About 25% of women currently work in the Ukrainian IT industry. A third of the management of IT companies is led by women. Sergey Tokarev, the founding partner of Roosh and Reface investor, states that the number of women in Ukrainian IT is insufficient. The businessman shared his insights on how to improve the current situation.
For a long time, IT and the whole tech sector were considered unattainable for women. Even now, many girls still face stereotypes that this is only a “male” domain. Most often girls and young women are told that they are trying to find a partner in such companies, or they can just be partly involved in positions like HR or QA engineer.
These are the grounds why Ukrainian women fear starting their career in IT. Sergey Tokarev states that the industry will be deprived of talented experts who could make a meaningful contribution to Ukraine’s IT sector. Today, IT needs a larger number of professionals, including in data science, machine learning, artificial intelligence, and cybersecurity.

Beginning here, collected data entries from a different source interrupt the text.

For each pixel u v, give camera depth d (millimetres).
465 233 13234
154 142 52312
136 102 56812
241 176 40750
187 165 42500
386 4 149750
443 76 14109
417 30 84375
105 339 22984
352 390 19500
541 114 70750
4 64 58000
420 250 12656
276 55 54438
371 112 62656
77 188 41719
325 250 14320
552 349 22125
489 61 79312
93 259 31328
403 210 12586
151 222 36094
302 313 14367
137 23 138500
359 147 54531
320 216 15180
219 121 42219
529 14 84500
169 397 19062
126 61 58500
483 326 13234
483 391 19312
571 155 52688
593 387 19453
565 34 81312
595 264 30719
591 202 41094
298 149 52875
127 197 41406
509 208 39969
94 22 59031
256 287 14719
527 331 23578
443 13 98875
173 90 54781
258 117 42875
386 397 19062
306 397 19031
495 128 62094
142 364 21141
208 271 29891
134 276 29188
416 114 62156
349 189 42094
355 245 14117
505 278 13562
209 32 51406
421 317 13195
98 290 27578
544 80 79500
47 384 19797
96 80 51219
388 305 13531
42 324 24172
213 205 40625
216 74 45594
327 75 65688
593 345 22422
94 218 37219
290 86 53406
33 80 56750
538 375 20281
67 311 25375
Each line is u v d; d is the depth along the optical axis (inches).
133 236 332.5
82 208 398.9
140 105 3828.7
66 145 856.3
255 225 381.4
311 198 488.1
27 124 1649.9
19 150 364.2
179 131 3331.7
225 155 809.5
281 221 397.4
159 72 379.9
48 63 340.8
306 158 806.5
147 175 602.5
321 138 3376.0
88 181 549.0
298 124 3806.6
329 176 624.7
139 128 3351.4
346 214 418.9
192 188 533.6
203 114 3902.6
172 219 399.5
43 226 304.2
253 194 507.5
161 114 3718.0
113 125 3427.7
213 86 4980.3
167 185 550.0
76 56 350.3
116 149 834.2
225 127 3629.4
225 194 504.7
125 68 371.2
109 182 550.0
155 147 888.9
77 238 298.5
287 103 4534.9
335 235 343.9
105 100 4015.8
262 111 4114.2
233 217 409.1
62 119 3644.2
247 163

“To solve this problem, it is necessary to create thematic clubs and communities,” explains Tokarev. “This way, every girl interested in IT can find a role model in this profession and can turn to like-minded people for advice or support.”
As an example, Sergey Tokarev talks about the SHE is SCIENCE project launched by NGO STEM is FEM, which encourages girls to build careers in STEM. The project aims at introducing participants to the careers of 12 prominent Ukrainian female scientists who made significant contributions to the fields of science and IT. The project featured 12 portraits of women who worked in science and IT, including Kateryna Yushchenko, a programmer who developed a formal language for addressable computer programming, and Olga Perevozchikova, a scientist who helped develop state programming standards in Ukraine.
The project includes a hands-on component where girls may get a better understanding of IT. The project began free IT classes for schoolgirls aged 12 – 16 last year with the assistance of Oracle and in collaboration with the Swiss charity Empowerment Lab. The girls could enroll in courses on data-driven web apps, app prototyping, and machine learning. This method enables girls to identify their areas of interest in IT.
Sergey Tokarev emphasizes the need of maintaining their attention by offering a suitable high education.
”Last summer, SET University, which specializes exclusively in technology, organized a cybersecurity course for teenagers. The courses were for both girls and boys, yet girls made up 30% of the total number of course participants. There is indeed a demand for IT among girls. They need to be supported and motivated. Therefore, the university plans to open scholarship programs for girls later,” adds Tokarev.
Supporting females as they develop their careers in specialized communities is another crucial factor. Sergey Tokarev exemplifies AI HOUSE, a professional community club that brings together local and international IT experts in AI and ML. This community arranges for girls to get regular training. Around 25% of women make up the group at the moment, but more specialists will likely join it in the near future, according to the project’s administrators.